• [WHAT YOU SHOULD DO]:
Copy the entries word for word, starting with the line that contains "allow: allow -> client" and stopping after the line that contains "Seconda at (90, 81) colour: blue -> purple".

• [TASK INPUT]:
** BEGIN **
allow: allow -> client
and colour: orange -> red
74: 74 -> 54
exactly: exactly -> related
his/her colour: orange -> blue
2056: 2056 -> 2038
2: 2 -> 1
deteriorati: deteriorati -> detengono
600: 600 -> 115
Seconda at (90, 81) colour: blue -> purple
** END **
** BEGIN **
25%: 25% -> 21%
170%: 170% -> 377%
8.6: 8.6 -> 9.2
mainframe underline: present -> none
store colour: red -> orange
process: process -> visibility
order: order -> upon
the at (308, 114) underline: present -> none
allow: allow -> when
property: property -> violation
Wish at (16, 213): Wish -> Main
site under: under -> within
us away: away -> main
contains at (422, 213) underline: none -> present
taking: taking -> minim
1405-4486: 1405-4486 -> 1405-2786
** END **
** BEGIN **
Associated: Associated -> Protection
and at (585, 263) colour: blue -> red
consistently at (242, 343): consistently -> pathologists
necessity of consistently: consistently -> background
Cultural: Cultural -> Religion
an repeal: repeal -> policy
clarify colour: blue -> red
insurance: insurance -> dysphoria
** END **
• [EXPECTED ANSWER]:
allow: allow -> client
and colour: orange -> red
74: 74 -> 54
exactly: exactly -> related
his/her colour: orange -> blue
2056: 2056 -> 2038
2: 2 -> 1
deteriorati: deteriorati -> detengono
600: 600 -> 115
Seconda at (90, 81) colour: blue -> purple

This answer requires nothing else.